No. If you have been furloughed, you have the same rights as you did previously, including Statutory Sick Pay entitlement, maternity rights, other parental rights, rights against unfair dismissal and to redundancy payments.

Will I still have to pay tax and other usual deductions?

If you have been furloughed, your wage will be subject to usual income tax and other deductions. You will also pay automatic enrolment pension contributions on qualifying earnings, unless you have chosen to opt-out or to cease saving into a workplace pension scheme.

What happens to my pension while I am furloughed? Employers can claim for 80% of your furloughed usual monthly wage costs, up to £2,500 a month, plus the associated Employer National Insurance contributions and minimum automatic enrolment employer pension contributions on that wage. The UK Government will provide more guidance shortly about how the pension contributions will work. But 80% of my salary is not enough to live on… If you have been furloughed you might find that the 20% reduction in your salary means that your earnings meet the eligibility threshold for Universal Credit or you may find that you qualify for other benefits.

You need to make a claim for this.

From 6 April the Government are increasing the standard allowance in Universal Credit and the basic element in Working Tax Credit for 1 year. Both will increase by £20 per week (on top of planned annual uplifts). This will apply to all new and existing Universal Credit claimants and to existing Working Tax Credit claimants. You should also ask your employer to make up the 20% shortfall from their own funds. There is nothing to prevent them from doing this!

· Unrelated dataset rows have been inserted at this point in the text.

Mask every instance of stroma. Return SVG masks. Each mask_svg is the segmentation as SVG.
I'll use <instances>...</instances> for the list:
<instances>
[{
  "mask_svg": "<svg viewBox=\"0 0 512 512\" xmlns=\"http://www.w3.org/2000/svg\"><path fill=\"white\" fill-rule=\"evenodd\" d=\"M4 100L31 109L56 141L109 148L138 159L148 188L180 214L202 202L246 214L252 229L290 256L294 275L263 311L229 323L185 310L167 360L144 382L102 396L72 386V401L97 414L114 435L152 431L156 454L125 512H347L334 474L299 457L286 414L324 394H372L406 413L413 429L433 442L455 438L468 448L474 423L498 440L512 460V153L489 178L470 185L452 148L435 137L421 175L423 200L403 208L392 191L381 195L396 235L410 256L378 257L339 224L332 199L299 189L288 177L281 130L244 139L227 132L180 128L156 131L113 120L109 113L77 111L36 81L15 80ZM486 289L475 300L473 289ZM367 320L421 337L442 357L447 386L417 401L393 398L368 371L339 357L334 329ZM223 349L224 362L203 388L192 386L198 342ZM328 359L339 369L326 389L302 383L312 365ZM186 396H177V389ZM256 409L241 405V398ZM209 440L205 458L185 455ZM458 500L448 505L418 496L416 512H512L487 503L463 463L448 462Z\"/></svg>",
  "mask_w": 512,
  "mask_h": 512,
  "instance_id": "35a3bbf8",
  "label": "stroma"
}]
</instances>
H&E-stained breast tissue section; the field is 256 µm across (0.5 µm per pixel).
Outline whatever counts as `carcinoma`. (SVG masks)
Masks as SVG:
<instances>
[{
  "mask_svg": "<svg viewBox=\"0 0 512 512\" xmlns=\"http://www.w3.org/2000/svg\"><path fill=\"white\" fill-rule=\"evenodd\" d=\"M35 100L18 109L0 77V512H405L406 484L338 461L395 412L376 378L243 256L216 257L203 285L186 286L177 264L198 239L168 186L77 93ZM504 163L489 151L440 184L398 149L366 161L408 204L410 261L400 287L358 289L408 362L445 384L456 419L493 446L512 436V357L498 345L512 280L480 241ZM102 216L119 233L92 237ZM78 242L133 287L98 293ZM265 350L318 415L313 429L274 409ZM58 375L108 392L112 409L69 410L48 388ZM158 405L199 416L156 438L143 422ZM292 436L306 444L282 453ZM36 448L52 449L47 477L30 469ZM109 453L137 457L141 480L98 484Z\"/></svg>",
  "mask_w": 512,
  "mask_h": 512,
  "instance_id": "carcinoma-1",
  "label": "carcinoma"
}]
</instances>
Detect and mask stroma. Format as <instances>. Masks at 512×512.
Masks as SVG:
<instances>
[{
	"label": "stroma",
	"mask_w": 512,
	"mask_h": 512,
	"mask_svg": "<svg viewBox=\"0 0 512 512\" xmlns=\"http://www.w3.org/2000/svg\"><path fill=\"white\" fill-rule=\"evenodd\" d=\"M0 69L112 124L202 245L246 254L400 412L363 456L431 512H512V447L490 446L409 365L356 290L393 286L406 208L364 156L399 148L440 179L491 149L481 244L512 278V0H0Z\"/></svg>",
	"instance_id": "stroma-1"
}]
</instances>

How much Universal Credit might I get?

How much you receive (called the UC Standard Allowance) depends on whether you are single or claiming as a couple. It also depends on your age. There is one standard allowance for your household:

• Single claimant aged under 25: £251.77 per month

• Single claimant aged 25 or over: £317.82 per month

• Joint claimants both aged under 25: £395.20 per month

• Joint claimants either aged 25 or over: £498.89 per month

Please note: As from 6 April the Government are increasing the standard allowance in Universal Credit and the basic element in Working Tax Credit for 1 year. Both will increase by £20 per week (on top of planned annual uplifts).

This will apply to all new and existing Universal Credit claimants and to existing Working Tax Credit claimants.

However, you might also be eligible for 'additional elements' such as childcare or housing costs. You can obtain further information from the UC helpline: 0800 328 5644. You can also obtain advice from your local Welfare Rights Officer - they can be found working for your Local Authority or perhaps a Housing Association. The Citizens Advice Bureau is also a good source of information - they have people dedicated to assisting with UC claims:


Universal Credit is means tested and paid based on earnings – this means that it is calculated at the same rate regardless of whether you are a worker, self-employed or an employee.

*Nothing on our site or provided in any email response to an individual enquiry, constitutes legal advice or is intended to give rise to a legal relationship between the STUC and any individual. Specialist legal or other advice should always be sought and taken in relation to your specific circumstances. The contents of our site and/or this email are intended for general information purposes only and you should not rely on them as definitive in relation to your situation.